WORK REQUEST — Repeat the data word for word, excluding every picture.

#### RECORDS ####

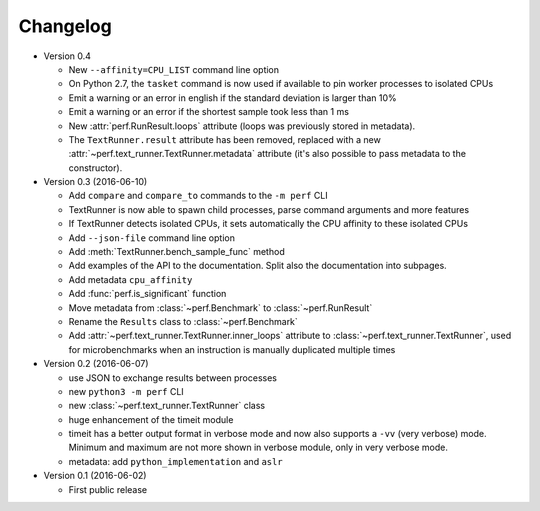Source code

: Changelog
=========

* Version 0.4

  - New ``--affinity=CPU_LIST`` command line option
  - On Python 2.7, the ``tasket`` command is now used if available to pin
    worker processes to isolated CPUs
  - Emit a warning or an error in english if the standard deviation is larger
    than 10%
  - Emit a warning or an error if the shortest sample took less than 1 ms
  - New :attr:`perf.RunResult.loops` attribute (loops was previously stored
    in metadata).
  - The ``TextRunner.result`` attribute has been removed, replaced with
    a new :attr:`~perf.text_runner.TextRunner.metadata` attribute (it's also
    possible to pass metadata to the constructor).

* Version 0.3 (2016-06-10)

  - Add ``compare`` and ``compare_to`` commands to the ``-m perf`` CLI
  - TextRunner is now able to spawn child processes, parse command arguments
    and more features
  - If TextRunner detects isolated CPUs, it sets automatically the CPU affinity
    to these isolated CPUs
  - Add ``--json-file`` command line option
  - Add :meth:`TextRunner.bench_sample_func` method
  - Add examples of the API to the documentation. Split also the documentation
    into subpages.
  - Add metadata ``cpu_affinity``
  - Add :func:`perf.is_significant` function
  - Move metadata from :class:`~perf.Benchmark` to :class:`~perf.RunResult`
  - Rename the ``Results`` class to :class:`~perf.Benchmark`
  - Add :attr:`~perf.text_runner.TextRunner.inner_loops` attribute to
    :class:`~perf.text_runner.TextRunner`, used for microbenchmarks when an
    instruction is manually duplicated multiple times

* Version 0.2 (2016-06-07)

  - use JSON to exchange results between processes
  - new ``python3 -m perf`` CLI
  - new :class:`~perf.text_runner.TextRunner` class
  - huge enhancement of the timeit module
  - timeit has a better output format in verbose mode and now also supports a
    ``-vv`` (very verbose) mode. Minimum and maximum are not more shown in
    verbose module, only in very verbose mode.
  - metadata: add ``python_implementation`` and ``aslr``

* Version 0.1 (2016-06-02)

  - First public release

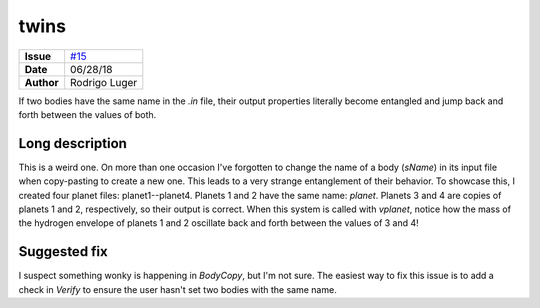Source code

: twins
=====

===================   ============
**Issue**             `#15 <https://github.com/VirtualPlanetaryLaboratory/vplanet-private/issues/15>`_
**Date**              06/28/18
**Author**            Rodrigo Luger
===================   ============

If two bodies have the same name in the `.in` file, their output properties
literally become entangled and jump back and forth between the values of both.


Long description
----------------

This is a weird one. On more than one occasion I've forgotten to change
the name of a body (`sName`) in its input file when copy-pasting to create a new one. This leads
to a very strange entanglement of their behavior. To showcase this, I created four planet files:
planet1--planet4. Planets 1 and 2 have the same name: `planet`. Planets 3 and 4 are copies
of planets 1 and 2, respectively, so their output is correct. When this system is called with
`vplanet`, notice how the mass of the hydrogen envelope of planets 1 and 2 oscillate back and forth
between the values of 3 and 4!


Suggested fix
-------------

I suspect something wonky is happening in `BodyCopy`, but I'm not sure. The easiest
way to fix this issue is to add a check in `Verify` to ensure the user hasn't set two bodies with the
same name.
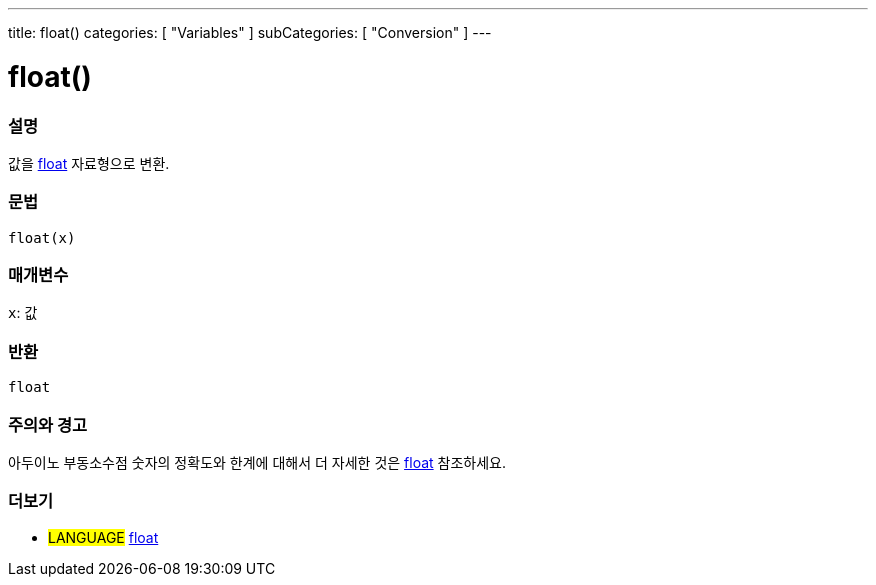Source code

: ---
title: float()
categories: [ "Variables" ]
subCategories: [ "Conversion" ]
---





= float()


// OVERVIEW SECTION STARTS
[#overview]
--

[float]
=== 설명
값을 link:../../data-types/float[float] 자료형으로 변환.

[%hardbreaks]


[float]
=== 문법
`float(x)`


[float]
=== 매개변수
`x`: 값

[float]
=== 반환
`float`

--
// OVERVIEW SECTION ENDS




// HOW TO USE SECTION STARTS
[#howtouse]
--

[float]
=== 주의와 경고
아두이노 부동소수점 숫자의 정확도와 한계에 대해서 더 자세한 것은 link:../../data-types/float[float] 참조하세요.
[%hardbreaks]

--
// HOW TO USE SECTION ENDS



// SEE ALSO SECTION BEGINS
[#see_also]
--

[float]
=== 더보기


[role="language"]
* #LANGUAGE# link:../../data-types/float[float]

--
// SEE ALSO SECTION ENDS
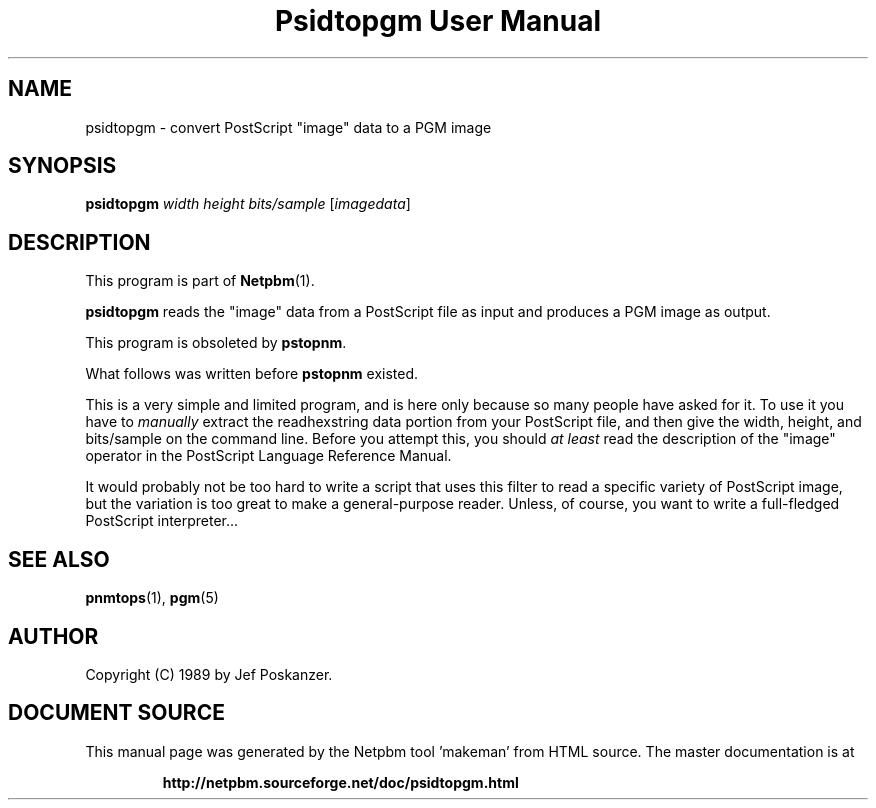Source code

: \
.\" This man page was generated by the Netpbm tool 'makeman' from HTML source.
.\" Do not hand-hack it!  If you have bug fixes or improvements, please find
.\" the corresponding HTML page on the Netpbm website, generate a patch
.\" against that, and send it to the Netpbm maintainer.
.TH "Psidtopgm User Manual" 0 "02 August 89" "netpbm documentation"

.UN lbAB
.SH NAME

psidtopgm - convert PostScript "image" data to a PGM image

.UN lbAC
.SH SYNOPSIS

\fBpsidtopgm\fP \fIwidth\fP \fIheight\fP \fIbits/sample\fP [\fIimagedata\fP]

.UN lbAD
.SH DESCRIPTION
.PP
This program is part of
.BR "Netpbm" (1)\c
\&.
.PP
\fBpsidtopgm\fP reads the "image" data from a PostScript
file as input and produces a PGM image as output.
.PP
This program is obsoleted by \fBpstopnm\fP.

What follows was written before \fBpstopnm \fP existed.
.PP
This is a very simple and limited program, and is here only because
so many people have asked for it.  To use it you have to
\fImanually\fP extract the readhexstring data portion from your
PostScript file, and then give the width, height, and bits/sample on
the command line.  Before you attempt this, you should \fIat
least\fP read the description of the "image" operator in
the PostScript Language Reference Manual.
.PP
It would probably not be too hard to write a script that uses this
filter to read a specific variety of PostScript image, but the
variation is too great to make a general-purpose reader.  Unless, of
course, you want to write a full-fledged PostScript interpreter...

.UN lbAE
.SH SEE ALSO
.BR "pnmtops" (1)\c
\&, 
.BR "pgm" (5)\c
\&

.UN lbAF
.SH AUTHOR

Copyright (C) 1989 by Jef Poskanzer.
.SH DOCUMENT SOURCE
This manual page was generated by the Netpbm tool 'makeman' from HTML
source.  The master documentation is at
.IP
.B http://netpbm.sourceforge.net/doc/psidtopgm.html
.PP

####

SOLUTION —
Source code

: Changelog
=========

* Version 0.4

  - New ``--affinity=CPU_LIST`` command line option
  - On Python 2.7, the ``tasket`` command is now used if available to pin
    worker processes to isolated CPUs
  - Emit a warning or an error in english if the standard deviation is larger
    than 10%
  - Emit a warning or an error if the shortest sample took less than 1 ms
  - New :attr:`perf.RunResult.loops` attribute (loops was previously stored
    in metadata).
  - The ``TextRunner.result`` attribute has been removed, replaced with
    a new :attr:`~perf.text_runner.TextRunner.metadata` attribute (it's also
    possible to pass metadata to the constructor).

* Version 0.3 (2016-06-10)

  - Add ``compare`` and ``compare_to`` commands to the ``-m perf`` CLI
  - TextRunner is now able to spawn child processes, parse command arguments
    and more features
  - If TextRunner detects isolated CPUs, it sets automatically the CPU affinity
    to these isolated CPUs
  - Add ``--json-file`` command line option
  - Add :meth:`TextRunner.bench_sample_func` method
  - Add examples of the API to the documentation. Split also the documentation
    into subpages.
  - Add metadata ``cpu_affinity``
  - Add :func:`perf.is_significant` function
  - Move metadata from :class:`~perf.Benchmark` to :class:`~perf.RunResult`
  - Rename the ``Results`` class to :class:`~perf.Benchmark`
  - Add :attr:`~perf.text_runner.TextRunner.inner_loops` attribute to
    :class:`~perf.text_runner.TextRunner`, used for microbenchmarks when an
    instruction is manually duplicated multiple times

* Version 0.2 (2016-06-07)

  - use JSON to exchange results between processes
  - new ``python3 -m perf`` CLI
  - new :class:`~perf.text_runner.TextRunner` class
  - huge enhancement of the timeit module
  - timeit has a better output format in verbose mode and now also supports a
    ``-vv`` (very verbose) mode. Minimum and maximum are not more shown in
    verbose module, only in very verbose mode.
  - metadata: add ``python_implementation`` and ``aslr``

* Version 0.1 (2016-06-02)

  - First public release

Source code

: twins
=====

===================   ============
**Issue**             `#15 <https://github.com/VirtualPlanetaryLaboratory/vplanet-private/issues/15>`_
**Date**              06/28/18
**Author**            Rodrigo Luger
===================   ============

If two bodies have the same name in the `.in` file, their output properties
literally become entangled and jump back and forth between the values of both.


Long description
----------------

This is a weird one. On more than one occasion I've forgotten to change
the name of a body (`sName`) in its input file when copy-pasting to create a new one. This leads
to a very strange entanglement of their behavior. To showcase this, I created four planet files:
planet1--planet4. Planets 1 and 2 have the same name: `planet`. Planets 3 and 4 are copies
of planets 1 and 2, respectively, so their output is correct. When this system is called with
`vplanet`, notice how the mass of the hydrogen envelope of planets 1 and 2 oscillate back and forth
between the values of 3 and 4!


Suggested fix
-------------

I suspect something wonky is happening in `BodyCopy`, but I'm not sure. The easiest
way to fix this issue is to add a check in `Verify` to ensure the user hasn't set two bodies with the
same name.
Source code

: ---
title: float()
categories: [ "Variables" ]
subCategories: [ "Conversion" ]
---





= float()


// OVERVIEW SECTION STARTS
[#overview]
--

[float]
=== 설명
값을 link:../../data-types/float[float] 자료형으로 변환.

[%hardbreaks]


[float]
=== 문법
`float(x)`


[float]
=== 매개변수
`x`: 값

[float]
=== 반환
`float`

--
// OVERVIEW SECTION ENDS




// HOW TO USE SECTION STARTS
[#howtouse]
--

[float]
=== 주의와 경고
아두이노 부동소수점 숫자의 정확도와 한계에 대해서 더 자세한 것은 link:../../data-types/float[float] 참조하세요.
[%hardbreaks]

--
// HOW TO USE SECTION ENDS



// SEE ALSO SECTION BEGINS
[#see_also]
--

[float]
=== 더보기


[role="language"]
* #LANGUAGE# link:../../data-types/float[float]

--
// SEE ALSO SECTION ENDS
Source code

: \
.\" This man page was generated by the Netpbm tool 'makeman' from HTML source.
.\" Do not hand-hack it!  If you have bug fixes or improvements, please find
.\" the corresponding HTML page on the Netpbm website, generate a patch
.\" against that, and send it to the Netpbm maintainer.
.TH "Psidtopgm User Manual" 0 "02 August 89" "netpbm documentation"

.UN lbAB
.SH NAME

psidtopgm - convert PostScript "image" data to a PGM image

.UN lbAC
.SH SYNOPSIS

\fBpsidtopgm\fP \fIwidth\fP \fIheight\fP \fIbits/sample\fP [\fIimagedata\fP]

.UN lbAD
.SH DESCRIPTION
.PP
This program is part of
.BR "Netpbm" (1)\c
\&.
.PP
\fBpsidtopgm\fP reads the "image" data from a PostScript
file as input and produces a PGM image as output.
.PP
This program is obsoleted by \fBpstopnm\fP.

What follows was written before \fBpstopnm \fP existed.
.PP
This is a very simple and limited program, and is here only because
so many people have asked for it.  To use it you have to
\fImanually\fP extract the readhexstring data portion from your
PostScript file, and then give the width, height, and bits/sample on
the command line.  Before you attempt this, you should \fIat
least\fP read the description of the "image" operator in
the PostScript Language Reference Manual.
.PP
It would probably not be too hard to write a script that uses this
filter to read a specific variety of PostScript image, but the
variation is too great to make a general-purpose reader.  Unless, of
course, you want to write a full-fledged PostScript interpreter...

.UN lbAE
.SH SEE ALSO
.BR "pnmtops" (1)\c
\&, 
.BR "pgm" (5)\c
\&

.UN lbAF
.SH AUTHOR

Copyright (C) 1989 by Jef Poskanzer.
.SH DOCUMENT SOURCE
This manual page was generated by the Netpbm tool 'makeman' from HTML
source.  The master documentation is at
.IP
.B http://netpbm.sourceforge.net/doc/psidtopgm.html
.PP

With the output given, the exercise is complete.